2010 saw the founding of Buffer. It now produces around $5 million annually.
How did they come up with this figure?
These developmental steps are:
- In November 2010, students in a college room in the United Kingdom launched the initial version of Buffer, an app for scheduling tweets. Leo Widrich handled marketing, while Joel Gascoigne wrote code.
- They made pitches to prominent, mid-sized, and smaller tech sites, but nobody was interested in writing about them.
- They made the decision to start their own blog. Leo produced almost 350 articles in the first nine months!
- Leo went back to contacting other sites, but this time he enquired as to whether their readers would be interested in comparable posts. After 10 months, Buffer had more than 100,000 users as a consequence of this technique.
- The crew relocated to Silicon Valley from the UK in July 2011.
- The San Francisco startup incubator AngelPad was the next.

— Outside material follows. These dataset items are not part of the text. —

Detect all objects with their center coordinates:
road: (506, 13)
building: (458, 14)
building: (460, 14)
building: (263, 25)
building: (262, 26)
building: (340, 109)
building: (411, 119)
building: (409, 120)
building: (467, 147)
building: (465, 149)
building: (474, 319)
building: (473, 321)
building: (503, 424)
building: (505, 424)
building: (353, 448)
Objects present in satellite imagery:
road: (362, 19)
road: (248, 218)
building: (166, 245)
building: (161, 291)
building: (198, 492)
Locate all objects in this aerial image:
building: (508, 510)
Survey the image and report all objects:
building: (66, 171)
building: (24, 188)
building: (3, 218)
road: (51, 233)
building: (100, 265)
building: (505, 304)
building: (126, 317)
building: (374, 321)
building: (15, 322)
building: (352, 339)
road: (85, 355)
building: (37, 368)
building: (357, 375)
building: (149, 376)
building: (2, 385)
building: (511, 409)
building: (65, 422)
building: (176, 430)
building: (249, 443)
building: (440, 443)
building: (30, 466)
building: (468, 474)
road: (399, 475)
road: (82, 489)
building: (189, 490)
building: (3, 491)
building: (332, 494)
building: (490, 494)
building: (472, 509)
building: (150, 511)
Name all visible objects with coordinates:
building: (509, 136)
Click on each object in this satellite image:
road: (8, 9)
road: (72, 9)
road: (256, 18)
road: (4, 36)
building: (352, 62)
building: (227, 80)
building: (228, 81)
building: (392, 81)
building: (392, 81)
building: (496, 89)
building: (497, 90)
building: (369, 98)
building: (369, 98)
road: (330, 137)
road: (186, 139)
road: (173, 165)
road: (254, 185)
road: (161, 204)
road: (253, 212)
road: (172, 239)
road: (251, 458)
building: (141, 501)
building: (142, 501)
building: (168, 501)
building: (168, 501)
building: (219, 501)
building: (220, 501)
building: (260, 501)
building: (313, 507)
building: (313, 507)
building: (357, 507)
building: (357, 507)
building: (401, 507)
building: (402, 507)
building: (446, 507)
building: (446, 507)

- A half-year later, when 88% of potential investors turned them down, they were successful in raising $400,000.
- They moved to Tel Aviv, Israel, in 2012 as a result of visa complications.
- They included Facebook, LinkedIn, and Google+ in their tool in addition to Twitter.
- As a result, their publications shifted from focusing exclusively on Twitter to covering social media marketing as a whole. Their typical article shares doubled.
- Buffer had 1 million users by September 2013—16,000 of them were paying customers.
- To increase backlinks For blogs, Buffer developed a widget.
3000 bloggers embedded their widget as a result.
As a result of their artificial backlinks, Google blacklisted them.
Google restored Buffer after they removed the Robots.txt noindex directive for that URL.
- They adopted a new approach to link building: provide pertinent and interesting content that is so wonderful that others connect to your website. They now update virtually every day.